EXERCISE
Reproduce the text of the data below, switching "виноград" to "клубнику" and leaving everything else unchanged. Omit the pictures from your answer.

MATERIAL FOR THE TASK
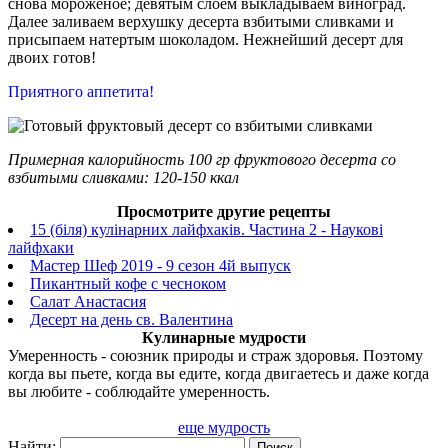
снова мороженое; девятым слоем выкладываем виноград.
Далее заливаем верхушку десерта взбитыми сливками и
присыпаем натертым шоколадом. Нежнейший десерт для
двоих готов!
Приятного аппетита!
Примерная калорийность 100 гр фруктового десерта со
взбитыми сливками
: 120-150
ккал
Просмотрите другие рецепты
15 (біля) кулінарних лайфхаків. Частина 2 - Наукові
лайфхаки
Мастер Шеф 2019 - 9 сезон 4й выпуск
Пикантный кофе с чесноком
Салат Анастасия
Десерт на день св. Валентина
Кулинарные мудрости
Умеренность - союзник природы и страж здоровья. Поэтому
когда вы пьете, когда вы едите, когда двигаетесь и даже когда
вы любите - соблюдайте умеренность.
еще мудрость
Найти:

RESULT OF THE EXERCISE
снова мороженое; девятым слоем выкладываем клубнику.
Далее заливаем верхушку десерта взбитыми сливками и
присыпаем натертым шоколадом. Нежнейший десерт для
двоих готов!
Приятного аппетита!
Примерная калорийность 100 гр фруктового десерта со
взбитыми сливками
: 120-150
ккал
Просмотрите другие рецепты
15 (біля) кулінарних лайфхаків. Частина 2 - Наукові
лайфхаки
Мастер Шеф 2019 - 9 сезон 4й выпуск
Пикантный кофе с чесноком
Салат Анастасия
Десерт на день св. Валентина
Кулинарные мудрости
Умеренность - союзник природы и страж здоровья. Поэтому
когда вы пьете, когда вы едите, когда двигаетесь и даже когда
вы любите - соблюдайте умеренность.
еще мудрость
Найти:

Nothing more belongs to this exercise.